= What you need to do =
The answer must consist of every line in the records that contains the word "knee".

= Records provided =
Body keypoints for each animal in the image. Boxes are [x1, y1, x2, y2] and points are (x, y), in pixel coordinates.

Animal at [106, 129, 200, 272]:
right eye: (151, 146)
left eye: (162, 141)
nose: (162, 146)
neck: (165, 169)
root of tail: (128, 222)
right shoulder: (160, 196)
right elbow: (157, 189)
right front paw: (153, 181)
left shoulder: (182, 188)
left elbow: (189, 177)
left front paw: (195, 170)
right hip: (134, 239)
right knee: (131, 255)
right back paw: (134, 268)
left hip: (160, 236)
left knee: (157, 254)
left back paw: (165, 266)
---
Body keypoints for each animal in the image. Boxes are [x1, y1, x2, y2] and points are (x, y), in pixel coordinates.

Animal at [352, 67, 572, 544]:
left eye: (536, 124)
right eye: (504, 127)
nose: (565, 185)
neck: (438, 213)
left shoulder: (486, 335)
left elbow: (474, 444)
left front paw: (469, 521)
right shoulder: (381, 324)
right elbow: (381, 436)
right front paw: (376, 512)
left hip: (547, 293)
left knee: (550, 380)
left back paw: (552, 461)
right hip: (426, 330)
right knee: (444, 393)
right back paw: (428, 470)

= Response box =
right knee: (131, 255)
left knee: (157, 254)
left knee: (550, 380)
right knee: (444, 393)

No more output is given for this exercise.